Bozkırın Tezenesi: Neşet Ertaş’ın Hayatı ve Müzik Yolculuğu
Kırşehir’in Çiçekdağı ilçesinin Abdallar köyünde 1938 yılında dünyaya gelen Neşet Ertaş, Türk halk müziğinde "Bozkırın Tezenesi" olarak tanınan efsanevi bir sanatçıdır. Henüz 8 yaşındayken müziğe olan tutkusu, babası Muharrem Ertaş ile birlikte yaptığı gezilerle pekişti; bu süreçte Anadolu’nun birçok şehrini dolaşarak türküler söyledi ve saz çaldı.
Küçük yaşlarda bağlama ve keman çalmayı öğrenen Ertaş, çocukluğunda kendine bir oyuncak bağlama yaparak müziğe adım attı. 1957 yılında, 19 yaşında, "Neden Garip Garip Ötersin Bülbül" adlı türküsüyle ilk plağını çıkaran sanatçı, kısa sürede geniş bir dinleyici kitlesine ulaşarak Anadolu’nun sevilen halk ozanlarından biri haline geldi.
Müzik kariyerinde önemli bir dönüm noktası olan İstanbul’daki başarılarının ardından Ankara’ya taşınan Ertaş, burada "Türkülerin Babası", "Anadolu Efsanesi", ve "Abdal Müzisyen" gibi unvanlarla anılmaya başladı. Türkiye’deki radyo programları ve konserleriyle ismini duyurmayı başardı. Ancak, uzun süredir yaşadığı sağlık sorunları nedeniyle Almanya’ya yerleşmek zorunda kaldı; burada çocuklarının eğitimi ve kariyeri için uzun yıllar yaşamaya devam etti.
2000 yılında Türkiye’ye dönen Ertaş, yeniden sevenleriyle buluştu. Hayatı boyunca birçok ödül alan sanatçı, 2011 yılında İstanbul Teknik Üniversitesi Devlet Konservatuvarı tarafından fahri doktora unvanıyla onurlandırıldı. Eserleri, Anadolu insanının duygularını derinlemesine işleyerek Türk müziğine zenginlik kattı ve "Yaşayan İnsan Hazinesi" olarak UNESCO tarafından da tanınarak kültürel mirasa katkıları vurgulandı.
Neşet Ertaş, 25 Eylül 2012’de İzmir’de prostat kanseri nedeniyle 74 yaşında hayata veda etti.

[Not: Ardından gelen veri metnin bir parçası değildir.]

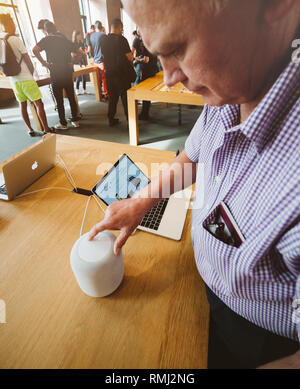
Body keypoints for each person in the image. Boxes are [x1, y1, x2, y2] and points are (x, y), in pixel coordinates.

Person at [88, 0, 300, 369]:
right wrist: (144, 200)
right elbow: (192, 158)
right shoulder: (235, 83)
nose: (169, 77)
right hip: (208, 289)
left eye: (176, 49)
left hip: (261, 336)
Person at [0, 13, 53, 136]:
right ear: (10, 23)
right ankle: (46, 129)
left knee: (22, 104)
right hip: (25, 77)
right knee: (38, 103)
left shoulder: (1, 40)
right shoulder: (14, 39)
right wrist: (31, 73)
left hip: (13, 79)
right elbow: (27, 58)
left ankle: (30, 129)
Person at [33, 21, 81, 130]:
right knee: (71, 97)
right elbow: (81, 52)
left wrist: (44, 63)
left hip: (55, 72)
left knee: (59, 100)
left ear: (46, 31)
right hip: (67, 71)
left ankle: (63, 124)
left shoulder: (46, 39)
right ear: (55, 28)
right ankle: (76, 121)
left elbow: (35, 50)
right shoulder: (63, 39)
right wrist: (73, 61)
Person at [100, 18, 135, 126]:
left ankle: (111, 118)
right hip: (122, 74)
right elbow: (130, 57)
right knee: (125, 98)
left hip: (109, 72)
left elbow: (103, 56)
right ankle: (131, 120)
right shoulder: (122, 39)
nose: (122, 31)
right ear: (119, 27)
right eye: (122, 29)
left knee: (112, 98)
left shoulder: (103, 39)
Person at [87, 20, 108, 101]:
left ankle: (99, 95)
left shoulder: (91, 36)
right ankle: (107, 94)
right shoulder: (103, 36)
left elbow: (90, 50)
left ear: (95, 28)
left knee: (98, 79)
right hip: (102, 60)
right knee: (105, 78)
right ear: (101, 27)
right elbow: (107, 49)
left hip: (95, 61)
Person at [72, 30, 88, 95]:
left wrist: (83, 52)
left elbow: (84, 52)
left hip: (82, 61)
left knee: (84, 75)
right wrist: (79, 52)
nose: (80, 36)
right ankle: (77, 89)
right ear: (75, 36)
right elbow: (73, 54)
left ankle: (84, 89)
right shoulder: (73, 44)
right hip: (76, 62)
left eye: (80, 35)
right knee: (78, 76)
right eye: (78, 35)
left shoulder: (81, 43)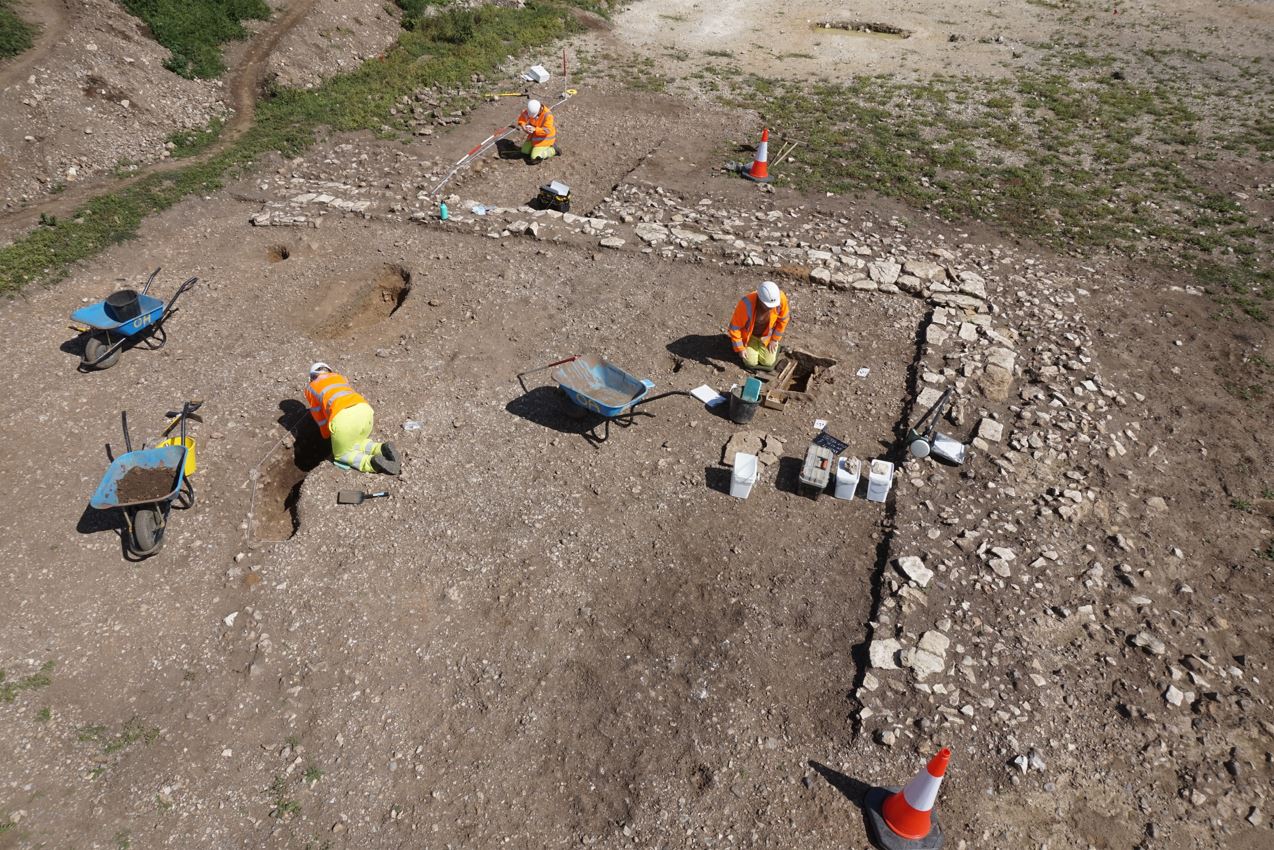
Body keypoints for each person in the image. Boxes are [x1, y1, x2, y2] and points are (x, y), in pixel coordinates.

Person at [304, 363, 400, 475]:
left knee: (342, 454)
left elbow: (319, 417)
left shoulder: (311, 388)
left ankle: (371, 463)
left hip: (343, 419)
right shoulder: (340, 377)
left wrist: (326, 435)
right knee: (358, 442)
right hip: (365, 411)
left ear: (312, 376)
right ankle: (381, 449)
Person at [727, 281, 790, 369]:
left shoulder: (780, 299)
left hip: (767, 335)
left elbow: (783, 320)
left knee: (768, 362)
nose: (771, 308)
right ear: (760, 299)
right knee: (751, 362)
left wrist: (774, 340)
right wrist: (740, 348)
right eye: (768, 306)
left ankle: (772, 346)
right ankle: (751, 346)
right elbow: (734, 328)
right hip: (750, 336)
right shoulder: (746, 304)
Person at [516, 98, 556, 162]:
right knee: (524, 151)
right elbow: (522, 118)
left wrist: (535, 129)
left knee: (534, 157)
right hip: (534, 137)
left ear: (540, 109)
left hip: (545, 139)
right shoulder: (531, 110)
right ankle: (535, 148)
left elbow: (547, 131)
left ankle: (553, 150)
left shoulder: (548, 115)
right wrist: (524, 127)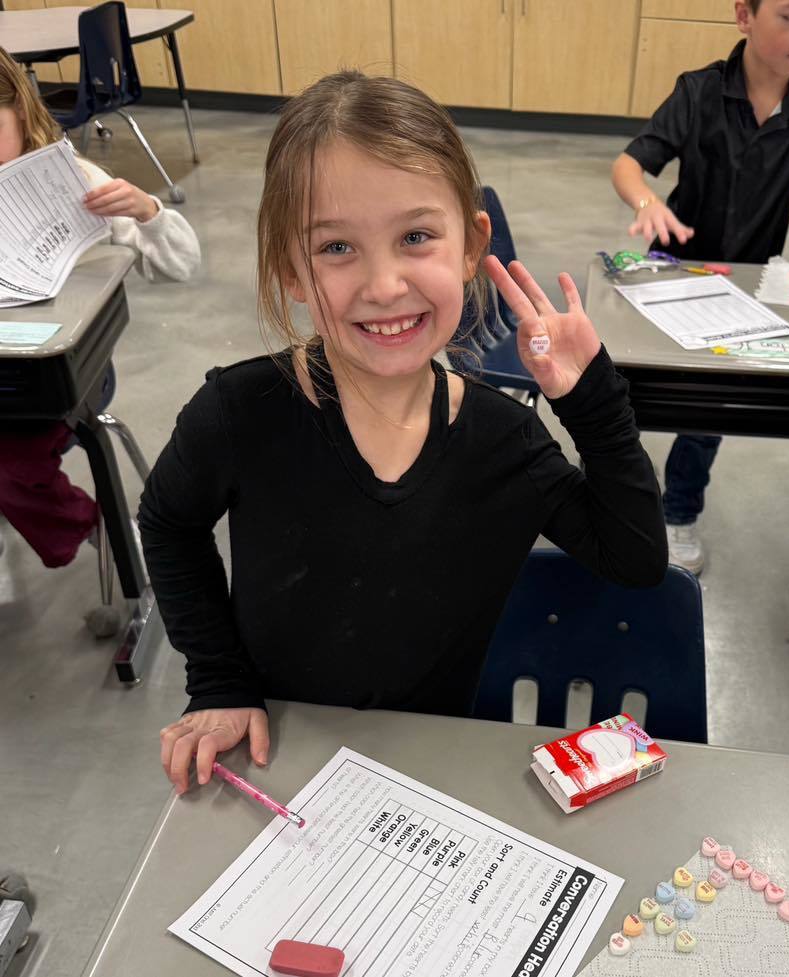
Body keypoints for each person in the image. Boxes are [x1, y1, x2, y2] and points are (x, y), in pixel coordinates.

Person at [144, 71, 667, 796]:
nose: (384, 284)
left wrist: (593, 402)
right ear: (289, 270)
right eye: (335, 248)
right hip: (278, 758)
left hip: (434, 771)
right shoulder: (240, 412)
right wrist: (219, 679)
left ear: (468, 245)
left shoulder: (504, 440)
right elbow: (168, 520)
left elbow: (635, 557)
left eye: (415, 237)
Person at [611, 0, 789, 575]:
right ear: (744, 16)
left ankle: (678, 510)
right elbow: (630, 166)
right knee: (631, 393)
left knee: (710, 410)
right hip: (673, 268)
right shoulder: (700, 91)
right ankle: (618, 497)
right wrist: (646, 201)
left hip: (748, 283)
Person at [0, 47, 200, 569]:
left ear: (20, 109)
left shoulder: (79, 184)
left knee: (8, 465)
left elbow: (180, 266)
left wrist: (148, 212)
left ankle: (91, 525)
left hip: (62, 376)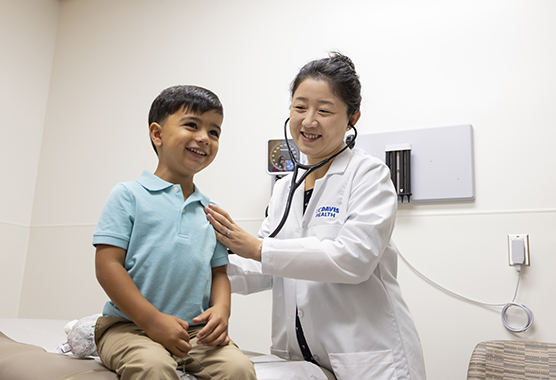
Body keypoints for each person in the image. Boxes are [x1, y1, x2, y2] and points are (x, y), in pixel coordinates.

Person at [204, 53, 427, 380]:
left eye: (324, 110)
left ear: (353, 118)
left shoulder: (368, 175)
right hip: (303, 362)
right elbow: (267, 270)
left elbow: (354, 259)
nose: (308, 121)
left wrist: (258, 248)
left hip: (367, 360)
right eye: (299, 107)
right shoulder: (284, 188)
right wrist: (201, 271)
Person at [93, 85, 257, 380]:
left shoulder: (211, 210)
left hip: (194, 332)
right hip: (128, 326)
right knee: (152, 367)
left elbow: (219, 272)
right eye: (192, 125)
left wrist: (222, 310)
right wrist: (152, 321)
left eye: (214, 132)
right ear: (157, 134)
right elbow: (107, 266)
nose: (204, 138)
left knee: (239, 369)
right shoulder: (128, 195)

Yaklaşık 400 plak kaydı ve birçok kasetle Türk halk müziğine damgasını vuran Ertaş’ın eserleri, günümüzde de dinlenerek yaşatılmakta.
Albüm listesinde yer alan bazı eserleri arasında "Ah Yalan Dünya", "Gönül Dağı", ve "Zülüf Dökülmüş Yüze" gibi unutulmaz türküler bulunmaktadır. Ertaş’ın hayatı ve eserleri, Prof. Dr. Erol Parlak tarafından iki ciltlik bir çalışmayla da okuyuculara sunulmuştur. Bozkırın sesi, Neşet Ertaş olarak hafızalarda sonsuza dek yaşayacaktır.